◆ **Dataset content**
>>>

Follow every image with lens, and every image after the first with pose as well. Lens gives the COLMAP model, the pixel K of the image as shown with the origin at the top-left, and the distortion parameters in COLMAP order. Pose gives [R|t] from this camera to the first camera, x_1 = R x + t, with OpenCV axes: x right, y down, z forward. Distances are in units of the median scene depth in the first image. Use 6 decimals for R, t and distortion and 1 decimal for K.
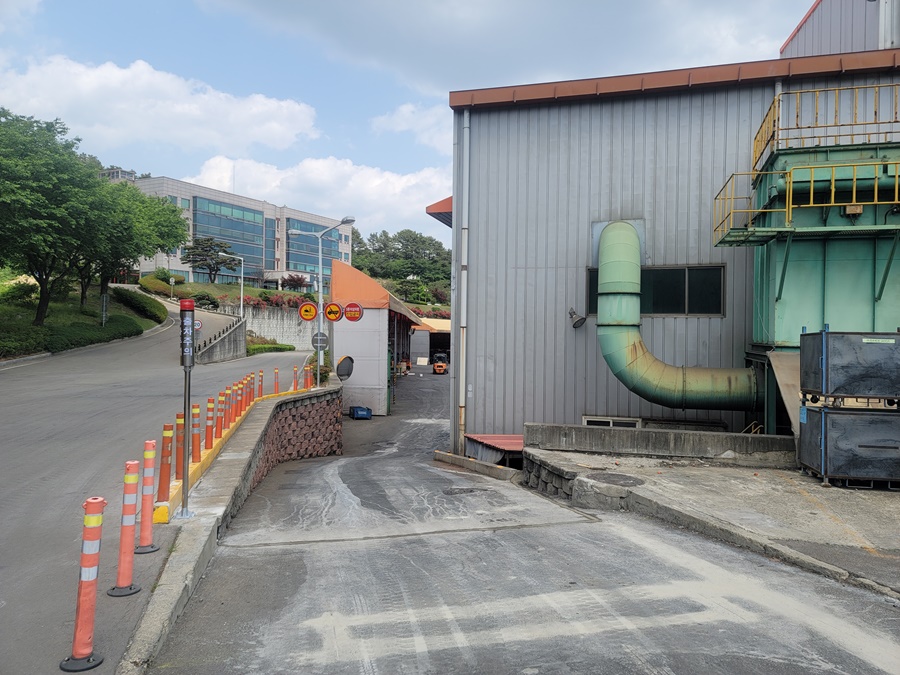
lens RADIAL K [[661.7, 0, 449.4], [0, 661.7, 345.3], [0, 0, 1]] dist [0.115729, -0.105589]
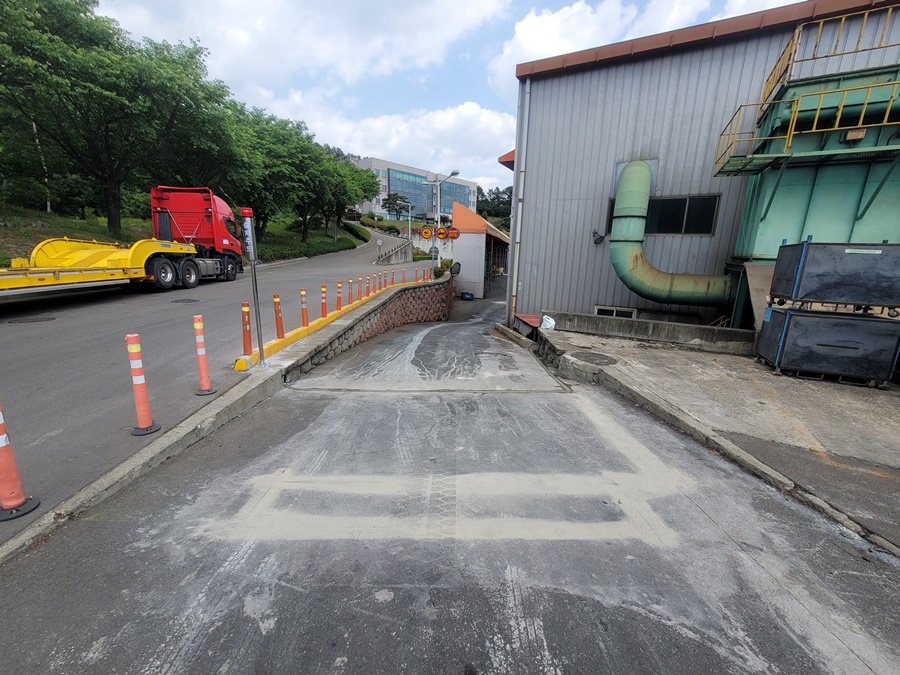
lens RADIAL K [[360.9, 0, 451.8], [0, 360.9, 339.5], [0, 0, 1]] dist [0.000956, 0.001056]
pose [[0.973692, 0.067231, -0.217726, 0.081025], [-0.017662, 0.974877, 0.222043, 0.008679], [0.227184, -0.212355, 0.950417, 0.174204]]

<<<

Repeat the material above exactly. Leave every picture out of it.

Follow every image with lens, and every image after the first with pose as well. Lens gives the COLMAP model, the pixel K of the image as shown with the origin at the top-left, and the distortion parameters in COLMAP order. Pose gives [R|t] from this camera to the first camera, x_1 = R x + t, with OpenCV axes: x right, y down, z forward. Distances are in units of the median scene depth in the first image. Use 6 decimals for R, t and distortion and 1 decimal for K.
lens RADIAL K [[661.7, 0, 449.4], [0, 661.7, 345.3], [0, 0, 1]] dist [0.115729, -0.105589]
lens RADIAL K [[360.9, 0, 451.8], [0, 360.9, 339.5], [0, 0, 1]] dist [0.000956, 0.001056]
pose [[0.973692, 0.067231, -0.217726, 0.081025], [-0.017662, 0.974877, 0.222043, 0.008679], [0.227184, -0.212355, 0.950417, 0.174204]]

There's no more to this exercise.